Your goal:
Below are records with pictures in them; print them exactly, omitting the pictures.

*** Opening Record extracts ***

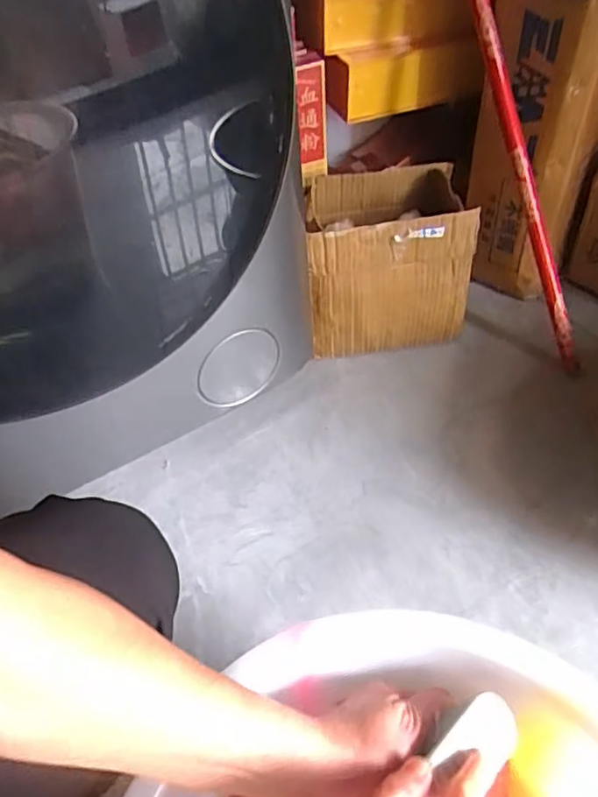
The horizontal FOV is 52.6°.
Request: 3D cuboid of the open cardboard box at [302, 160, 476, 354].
[{"bbox_3d":[0.117,-0.186,0.852,0.210,0.218,0.141,-7,50,-1],"label":"open cardboard box"}]

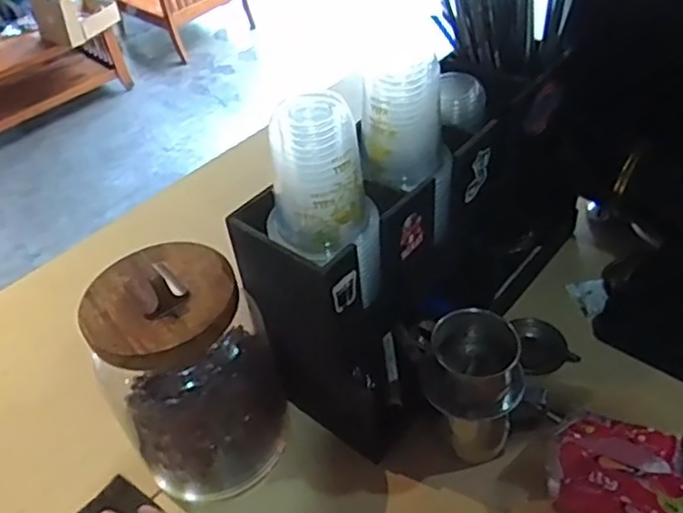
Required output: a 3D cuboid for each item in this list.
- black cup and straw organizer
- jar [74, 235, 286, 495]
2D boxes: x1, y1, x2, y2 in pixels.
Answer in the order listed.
[{"bbox_3d":[0.105,-0.027,0.690,0.147,0.242,0.430,27,52,31],"label":"black cup and straw organizer"},{"bbox_3d":[-0.127,0.106,0.587,0.135,0.223,0.127,-4,43,3],"label":"jar"}]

*** Closing Record extracts ***

Reply:
The horizontal FOV is 52.6°.
Request: 3D cuboid of the open cardboard box at [302, 160, 476, 354].
[{"bbox_3d":[0.117,-0.186,0.852,0.210,0.218,0.141,-7,50,-1],"label":"open cardboard box"}]

Required output: a 3D cuboid for each item in this list.
- black cup and straw organizer
- jar [74, 235, 286, 495]
2D boxes: x1, y1, x2, y2 in pixels.
Answer in the order listed.
[{"bbox_3d":[0.105,-0.027,0.690,0.147,0.242,0.430,27,52,31],"label":"black cup and straw organizer"},{"bbox_3d":[-0.127,0.106,0.587,0.135,0.223,0.127,-4,43,3],"label":"jar"}]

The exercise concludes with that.